Prompt: In the newspaper editor's account below, which university gave the writer the diploma that went up on the wall?

Extract to read:
+ + + + + + +
Four-and-a-half years later I had the pleasure of tacking up on my wall a little piece of paper from Temple University that had my name smack dab in the middle of it. I was a bonafide ‘journo’, but I was only working part-time at a radio station – it was not planned to be that way, but that is another different and stranger story – so one day I just walked into the Phoenix newspaper building and offered my services as an unpaid intern (it was 2009, and no one seemed to be hiring) to get my foot in the door with then editor Leanne Petite. Happy to have me on board, she quickly tasked me with general assignment reporting.
Within a few months I was taken on as a freelance correspondent for both The Phoenix and the Tri County Record in Morgantown, PA. It was a few months later that I was offered the position of Editor of the Tri County Record. I happily accepted the job and dove right into the great communities which constitute its coverage area. Three years passed from that point to when my friend and colleague Heather Tyrrell announced that she would be stepping down as Editor of the recently revamped Phoenix Reporter & Item, and I knew right away that I was going to try and convince my bosses that I was the right person to pick up where she had left off. Had it been any other newspaper, I likely would not have budged, but I grew up in Phoenixville and I know a fair amount about nearly all of the places that the former Item and Reporter papers covered. If you look at my shift from the Tri County Record to the Phoenix Reporter & Item ‘on paper’ it is more or less a lateral move, but for me it is a giant step forward because it is a return to my roots.
Well, that’s my story, for what it’s worth, and now it is time for me to wrap it up and move ahead with telling the stories of the Phoenix Reporter & Item community. I am fortunate to have a very talented group of co-workers and freelance journalists to work alongside of, and together we will strive to keep each and every reader informed and entertained whether they read the paper or click their way through PhoenixvilleNews.com.
+ + + + + + +
Information provided:
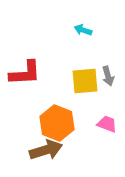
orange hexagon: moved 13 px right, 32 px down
+ + + + + + +
Reply to the exercise: Temple University